Es ist die große Stärke des Films, dass er, durch die Kameraarbeit von Sergio Armstrong, diese Freiheit auch für das Publikum förmlich spürbar werden lässt. Die Ästhetik der Tanzperformances, ob auf einer Bühne inszeniert oder scheinbar spontan improvisiert auf der Straße, ist nicht weniger als umwerfend; die Kamera tanzt gewissermaßen mit den Akteur:innen und gibt sich dem Fluss der Bewegung hin. Das Prinzip der fließenden Bewegung liegt dem ganzen Film zugrunde; unzählige Steady-Cam und Tracking Shots folgen den Protagonist:innen und selbst vermeintlich statische Einstellungen entpuppen sich oft als fast unmerklich langsame Kamerafahrten. Die dynamische Bildgestaltung, Neonfarben und ausgedehnte Zeitlupensequenzen erinnern nicht zufällig an die Ästhetik teurer Musikvideos – und werden doch niemals zum Selbstzweck, sondern sagen immer etwas über die Figuren aus.

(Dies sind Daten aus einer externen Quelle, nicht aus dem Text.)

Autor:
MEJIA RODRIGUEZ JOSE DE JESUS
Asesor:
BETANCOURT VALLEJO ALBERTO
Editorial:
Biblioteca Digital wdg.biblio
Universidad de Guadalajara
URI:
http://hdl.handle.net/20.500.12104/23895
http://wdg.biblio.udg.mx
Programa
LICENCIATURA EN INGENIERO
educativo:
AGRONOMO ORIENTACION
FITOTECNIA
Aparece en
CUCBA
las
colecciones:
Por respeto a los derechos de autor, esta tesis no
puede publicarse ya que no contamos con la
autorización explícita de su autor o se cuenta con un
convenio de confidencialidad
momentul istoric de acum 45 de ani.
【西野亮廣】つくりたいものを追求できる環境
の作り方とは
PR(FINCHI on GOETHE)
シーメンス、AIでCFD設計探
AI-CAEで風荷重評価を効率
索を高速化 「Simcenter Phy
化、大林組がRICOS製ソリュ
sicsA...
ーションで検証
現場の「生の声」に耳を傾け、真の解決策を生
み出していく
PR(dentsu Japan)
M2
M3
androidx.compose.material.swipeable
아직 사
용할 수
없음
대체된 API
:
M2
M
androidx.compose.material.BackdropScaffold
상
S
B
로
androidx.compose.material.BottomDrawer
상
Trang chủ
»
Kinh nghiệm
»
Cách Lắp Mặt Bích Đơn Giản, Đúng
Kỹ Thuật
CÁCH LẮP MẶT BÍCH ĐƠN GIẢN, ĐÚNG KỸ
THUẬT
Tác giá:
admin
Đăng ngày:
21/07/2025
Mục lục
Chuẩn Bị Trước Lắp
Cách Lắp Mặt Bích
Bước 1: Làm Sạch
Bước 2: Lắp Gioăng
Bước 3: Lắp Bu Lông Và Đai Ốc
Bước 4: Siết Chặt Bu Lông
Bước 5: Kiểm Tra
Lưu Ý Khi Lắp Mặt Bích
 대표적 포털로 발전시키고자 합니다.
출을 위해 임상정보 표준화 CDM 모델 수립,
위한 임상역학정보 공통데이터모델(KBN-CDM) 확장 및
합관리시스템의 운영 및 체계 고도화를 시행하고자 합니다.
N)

»Ich tanze das Leben«, sagt eine Freundin von Ema an einer Stelle und es klingt wie eine programmatische Überschrift für den ganzen Film. Und dennoch macht sie, bei aller Sympathie für Emas Drang nach Freiheit und Selbstverwirklichung, die Identifikation mit der Figur alles andere als leicht. Ema ist selbstbewusst, erratisch, impulsiv und widersprüchlich, sie stößt das Publikum und die anderen Figuren immer wieder ab oder vor den Kopf. Der Film ist geprägt von diesem Hin und Her, das seinerseits in gewisser Weise einem Tanz ähnelt. So ist alles an Ema intensiv: die Musik, die Farben, die Emotionen, die Höhen und Tiefen, Freude und Leid.